The most important piece of gun legislation in 30 years was passed by the US Senate.
The bill follows deadly shooting sprees last month at a Buffalo, New York, supermarket and a Uvalde, Texas, elementary school that left 31 people dead.
On June 23, the legislation was approved by the upper body of Congress with the support of 15 Republicans and 33 Democrats.
Before US President Biden can sign the plan into law, it must now pass the House of Representatives.
The president urged House members to “promptly vote on this bipartisan bill and deliver it to my desk” in a statement issued following the vote.
“Tonight, after 28 years of inaction, bipartisan members of Congress came together to heed the call of families across the country and passed legislation to address the scourge of gun violence in our communities,” Biden said.
“Families in Uvalde and Buffalo — and too many tragic shootings before — have demanded action. And tonight, we acted.”
The reforms include tougher background checks for buyers younger than 21 and $15bn (£12.2bn) in federal funding for mental health programs and school security upgrades.
It also calls for funding to encourage states to implement “red flag” laws to remove firearms from people considered a threat.
And it closes the so-called “boyfriend loophole” by blocking gun sales to those convicted of abusing unmarried intimate partners.

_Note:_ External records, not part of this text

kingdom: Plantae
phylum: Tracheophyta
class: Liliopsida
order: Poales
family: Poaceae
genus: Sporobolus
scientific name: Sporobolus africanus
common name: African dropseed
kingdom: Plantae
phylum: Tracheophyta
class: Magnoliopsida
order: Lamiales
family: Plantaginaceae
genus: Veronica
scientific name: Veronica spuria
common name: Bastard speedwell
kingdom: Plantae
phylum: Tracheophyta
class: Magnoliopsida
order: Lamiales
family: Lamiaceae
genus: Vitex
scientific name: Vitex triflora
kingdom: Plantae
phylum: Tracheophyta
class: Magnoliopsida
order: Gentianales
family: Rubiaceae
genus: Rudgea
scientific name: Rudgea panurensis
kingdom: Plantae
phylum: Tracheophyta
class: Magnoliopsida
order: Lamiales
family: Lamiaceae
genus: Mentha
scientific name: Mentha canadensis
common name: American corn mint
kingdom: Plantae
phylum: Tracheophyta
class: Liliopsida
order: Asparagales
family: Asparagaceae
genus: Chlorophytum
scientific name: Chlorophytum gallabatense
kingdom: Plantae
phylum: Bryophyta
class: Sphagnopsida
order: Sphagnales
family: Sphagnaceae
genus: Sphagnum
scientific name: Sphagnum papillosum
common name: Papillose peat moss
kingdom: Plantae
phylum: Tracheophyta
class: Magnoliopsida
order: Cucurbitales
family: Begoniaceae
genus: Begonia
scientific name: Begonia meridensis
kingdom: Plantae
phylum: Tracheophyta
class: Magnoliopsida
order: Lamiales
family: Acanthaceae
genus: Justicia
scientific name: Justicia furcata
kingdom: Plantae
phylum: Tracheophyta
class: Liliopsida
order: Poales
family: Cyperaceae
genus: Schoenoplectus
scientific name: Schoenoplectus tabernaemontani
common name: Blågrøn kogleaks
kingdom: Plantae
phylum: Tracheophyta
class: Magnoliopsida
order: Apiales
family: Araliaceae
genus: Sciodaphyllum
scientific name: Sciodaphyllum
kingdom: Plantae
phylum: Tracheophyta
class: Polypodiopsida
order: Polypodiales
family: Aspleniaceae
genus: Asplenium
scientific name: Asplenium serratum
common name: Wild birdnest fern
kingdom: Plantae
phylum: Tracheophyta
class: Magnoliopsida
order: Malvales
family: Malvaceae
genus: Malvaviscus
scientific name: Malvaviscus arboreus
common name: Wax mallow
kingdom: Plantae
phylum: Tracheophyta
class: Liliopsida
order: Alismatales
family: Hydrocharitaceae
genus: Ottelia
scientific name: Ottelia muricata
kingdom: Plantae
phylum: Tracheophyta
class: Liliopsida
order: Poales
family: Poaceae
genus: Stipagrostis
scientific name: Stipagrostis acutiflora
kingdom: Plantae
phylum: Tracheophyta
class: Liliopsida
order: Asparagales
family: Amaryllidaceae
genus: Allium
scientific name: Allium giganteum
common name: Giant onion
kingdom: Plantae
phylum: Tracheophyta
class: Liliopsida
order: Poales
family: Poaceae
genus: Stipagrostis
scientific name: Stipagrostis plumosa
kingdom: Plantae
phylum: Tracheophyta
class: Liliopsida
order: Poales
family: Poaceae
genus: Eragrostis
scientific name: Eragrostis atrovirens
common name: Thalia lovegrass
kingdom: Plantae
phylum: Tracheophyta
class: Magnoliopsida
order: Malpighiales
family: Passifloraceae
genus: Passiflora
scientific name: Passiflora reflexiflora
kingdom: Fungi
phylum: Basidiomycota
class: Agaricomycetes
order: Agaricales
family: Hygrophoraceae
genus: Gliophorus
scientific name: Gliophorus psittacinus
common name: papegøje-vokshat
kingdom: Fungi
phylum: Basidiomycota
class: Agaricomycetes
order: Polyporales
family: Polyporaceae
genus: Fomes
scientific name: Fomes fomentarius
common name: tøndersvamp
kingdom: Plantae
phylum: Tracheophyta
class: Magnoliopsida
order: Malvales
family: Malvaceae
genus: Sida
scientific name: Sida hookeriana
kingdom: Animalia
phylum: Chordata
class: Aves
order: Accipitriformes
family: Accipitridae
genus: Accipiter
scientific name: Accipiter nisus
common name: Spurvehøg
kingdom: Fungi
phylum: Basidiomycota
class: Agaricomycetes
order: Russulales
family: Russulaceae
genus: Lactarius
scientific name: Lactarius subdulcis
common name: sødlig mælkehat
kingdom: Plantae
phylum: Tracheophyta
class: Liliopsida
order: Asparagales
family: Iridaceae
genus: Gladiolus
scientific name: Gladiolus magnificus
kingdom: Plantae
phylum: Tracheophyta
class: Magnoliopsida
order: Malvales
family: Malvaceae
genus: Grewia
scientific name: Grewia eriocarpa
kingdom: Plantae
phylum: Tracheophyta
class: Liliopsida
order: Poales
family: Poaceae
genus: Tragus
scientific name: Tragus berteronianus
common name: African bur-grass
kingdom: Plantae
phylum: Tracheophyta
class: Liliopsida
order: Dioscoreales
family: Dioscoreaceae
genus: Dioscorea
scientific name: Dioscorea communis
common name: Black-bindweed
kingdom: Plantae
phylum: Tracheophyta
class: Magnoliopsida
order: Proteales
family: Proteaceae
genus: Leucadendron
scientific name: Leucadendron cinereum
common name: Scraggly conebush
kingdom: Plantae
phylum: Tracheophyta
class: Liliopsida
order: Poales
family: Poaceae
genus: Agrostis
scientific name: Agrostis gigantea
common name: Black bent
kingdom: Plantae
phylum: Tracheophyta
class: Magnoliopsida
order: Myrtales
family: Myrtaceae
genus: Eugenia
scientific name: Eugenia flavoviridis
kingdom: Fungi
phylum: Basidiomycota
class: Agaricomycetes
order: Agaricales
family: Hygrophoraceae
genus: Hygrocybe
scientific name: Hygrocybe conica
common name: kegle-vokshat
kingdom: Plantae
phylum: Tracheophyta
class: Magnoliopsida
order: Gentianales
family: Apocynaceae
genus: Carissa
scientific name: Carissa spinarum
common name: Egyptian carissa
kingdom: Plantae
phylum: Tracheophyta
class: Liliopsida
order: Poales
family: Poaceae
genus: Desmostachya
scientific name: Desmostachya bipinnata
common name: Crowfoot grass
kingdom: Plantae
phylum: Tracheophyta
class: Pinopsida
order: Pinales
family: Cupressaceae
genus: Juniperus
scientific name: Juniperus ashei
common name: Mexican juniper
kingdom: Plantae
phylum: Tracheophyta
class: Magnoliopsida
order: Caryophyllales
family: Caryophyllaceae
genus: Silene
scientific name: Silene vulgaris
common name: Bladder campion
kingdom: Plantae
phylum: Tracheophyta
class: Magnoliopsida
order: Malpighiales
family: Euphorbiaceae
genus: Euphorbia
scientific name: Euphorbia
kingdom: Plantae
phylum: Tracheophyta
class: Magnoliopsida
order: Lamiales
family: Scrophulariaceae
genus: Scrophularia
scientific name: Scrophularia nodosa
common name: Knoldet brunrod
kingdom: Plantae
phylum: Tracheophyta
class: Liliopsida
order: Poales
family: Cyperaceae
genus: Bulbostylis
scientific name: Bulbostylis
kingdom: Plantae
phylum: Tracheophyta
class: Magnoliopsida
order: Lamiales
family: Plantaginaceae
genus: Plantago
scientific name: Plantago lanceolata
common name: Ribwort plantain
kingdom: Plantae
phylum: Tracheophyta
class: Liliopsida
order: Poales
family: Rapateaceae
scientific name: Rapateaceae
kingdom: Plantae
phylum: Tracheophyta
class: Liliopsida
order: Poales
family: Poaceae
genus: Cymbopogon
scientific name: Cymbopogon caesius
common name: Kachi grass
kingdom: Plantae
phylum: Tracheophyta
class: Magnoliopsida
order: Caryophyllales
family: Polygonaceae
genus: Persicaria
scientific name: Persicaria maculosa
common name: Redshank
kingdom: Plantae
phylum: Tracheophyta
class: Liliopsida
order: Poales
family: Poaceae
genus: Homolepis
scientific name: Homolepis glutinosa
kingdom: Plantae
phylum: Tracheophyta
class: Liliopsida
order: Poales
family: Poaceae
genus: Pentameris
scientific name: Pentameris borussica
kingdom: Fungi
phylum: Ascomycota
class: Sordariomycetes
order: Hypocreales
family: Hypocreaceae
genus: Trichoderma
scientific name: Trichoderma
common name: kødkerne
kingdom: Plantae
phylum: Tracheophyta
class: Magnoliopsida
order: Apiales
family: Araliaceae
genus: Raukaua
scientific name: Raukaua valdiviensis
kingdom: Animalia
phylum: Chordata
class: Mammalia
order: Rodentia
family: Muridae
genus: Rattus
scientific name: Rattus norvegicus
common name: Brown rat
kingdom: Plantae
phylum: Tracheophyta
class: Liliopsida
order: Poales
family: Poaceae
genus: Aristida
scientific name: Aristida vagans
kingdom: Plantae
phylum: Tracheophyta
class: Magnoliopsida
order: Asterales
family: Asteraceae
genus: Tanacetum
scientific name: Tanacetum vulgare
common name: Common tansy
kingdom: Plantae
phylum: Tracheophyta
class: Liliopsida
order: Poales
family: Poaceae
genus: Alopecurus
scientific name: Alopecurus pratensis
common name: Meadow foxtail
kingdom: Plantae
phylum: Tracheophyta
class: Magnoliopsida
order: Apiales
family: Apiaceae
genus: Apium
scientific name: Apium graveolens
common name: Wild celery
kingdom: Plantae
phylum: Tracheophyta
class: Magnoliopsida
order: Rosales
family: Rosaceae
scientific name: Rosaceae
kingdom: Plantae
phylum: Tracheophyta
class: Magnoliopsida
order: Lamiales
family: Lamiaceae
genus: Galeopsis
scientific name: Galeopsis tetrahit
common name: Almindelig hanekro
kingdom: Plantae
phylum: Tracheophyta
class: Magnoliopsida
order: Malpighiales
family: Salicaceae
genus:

House Speaker Nancy Pelosi has vowed to take the bill through the House quickly, despite Republican leader Kevin McCarthy urging his members to vote against the bill.
“First thing tomorrow morning, the Rules Committee will meet to advance this life-saving legislation to the floor,” Pelosi said after the vote.
The bill is also significant because it is the first time in decades that proposed reforms have received this level of support from both Democrats and Republicans. Historically, efforts to strengthen US gun laws have been blocked by the Republican party.
All 50 Democrats, including the party’s most conservative members, Senators Joe Manchin and Kyrsten Sinema, were joined by deal-making Republicans, including the party’s Senate Leader Mitch McConnell and close Trump ally Lindsey Graham.
The US has the highest rate of firearms deaths among the world’s wealthy nations – more than 20,900 people have been killed in gun violence in the US this year, including through homicide and suicide, according to the Gun Violence Archive, a non-profit research group.